Me: Oh. I was expecting a small elephant.
I amused the MW. And the.students when I started asking why loads of schoolkids were so interested in my muff...
Pinkerbells · 29/02/2020 18:12
After a 40 hour labour during which I contracted sepsis (so pretty out of it), they handed my baby for first skin contact and I shouted "Oh my god, it's a baby" followed very quickly with I'm going to be sick (and I was..... very)!
Littlemissamy · 29/02/2020 19:55
When I had DD, I was already aware my labour would be quick - my first arrived in less than 3 hours. But I wasn’t really prepared for just how quickly. I was induced, DH went home at 3am to get some sleep. I started getting tummy ache at 5am, dutifully text him telling him it’s starting and that I would let him know when I got moved to the labour ward. Thankfully, he took that as “please come now”, because by 5.10am I was in the labour ward, refusing to push. I’d forgot to text him, but wouldn’t push because he wasn’t there. I just kept yelling “WHERE’S Dan?!”. He finally appeared at 5.35, with a bottle of juice, wonderful, I thought! I’m very thirsty, squirt some in my mouth please, it was gross. I spat it across the room, bellowing “that tastes like SHIT” - no one was very impressed, but it makes us laugh now.
Then, when I did agree to push, I said in a very worried voice “there’s either a baby about to come out or a really big poo!” The midwife kindly said, “I think it’s your baby, you need to push”.
I did not push, I was too frightened because things had progressed too quickly for any pain relief. She was born with zero pushes at 5.50am. They were all a bit shocked when she just appeared on the bed while I was shaking my head, saying “I’m not pushing until you give me my epidural”
namechangeididtoo · 10/05/2020 14:36
Dd1 partner had pasties and sausage rolls lined up on window sill occasionally saying are you sure you don’t want one.

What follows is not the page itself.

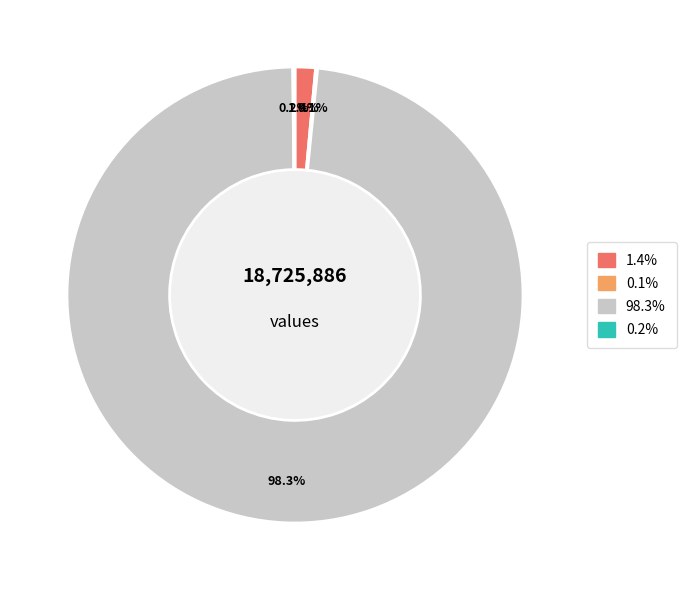

To the nearest percent, what is the difference between the largest and smallest slice percentages?

98%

Dd2 walking into hospital in advanced labour partner saying we will take the stairs as they said that was good in classes then telling me to stop stopping walking along corridor me saying you try fuc*g walking with this going on him saying I will just go get a parking ticket me saying hurry or you will miss it,I told the midwives I needed to push as I walked in they said I didn’t but they would look jeans down pants down baby out. Partner had rung my mum from car park (ticket said 7.28 he rang her back 7.32 to say she had been born
namechangeididtoo · 10/05/2020 15:17
Also just thought I sat on a towel on our new sofas for weeks before dd1 was born,when my waters broke in the hospital my partner said never mind towels you needed a paddling pool
Welshgal78 · 11/06/2020 17:32
In labour 20 hours with DD, I was 40 wks +4 sat on the beach and went into labour. Went to the hospital and fell asleep at one point. When I woke up my now exp was reading, I'd been high on ga and must have still been out of It, I yelled "how dare you read while I'm in labour" hit the book and it flew across the room. He still has that book and still tells the story.
With DS I'd been induced mid afternoon and labour finally got going around 6pm so was moved to the delivery suite, closed my eyes while my DH went to make a call. Heard him come back in and take hold of my hand. I was murrmering and stroking his hand, opened my eyes and DH was still out of the room, I was stroking the mw's hand.
GiveMeStrengthOrAHobby · 06/07/2020 19:31
Ex "d" p in scrubs ... about two sizes too small
And my anaesthetist kept tripping over my iv cable and disconnecting it. I was so out of it he just made me giggle
Apples6544 · 25/02/2021 14:22
Long induction over 4 days, once on the drip the consultant advised for no VE for 8 hours instead of the usual 4 to give chance for us to see some progression after nothing so far. 5 hours later I just screamed get my pants off me now. Shortly after MW announces DD head is out and I was hysterical asking is she ok? MW said it’s just her head, she’ll be born with next contraction and I was shouting is her head ok???!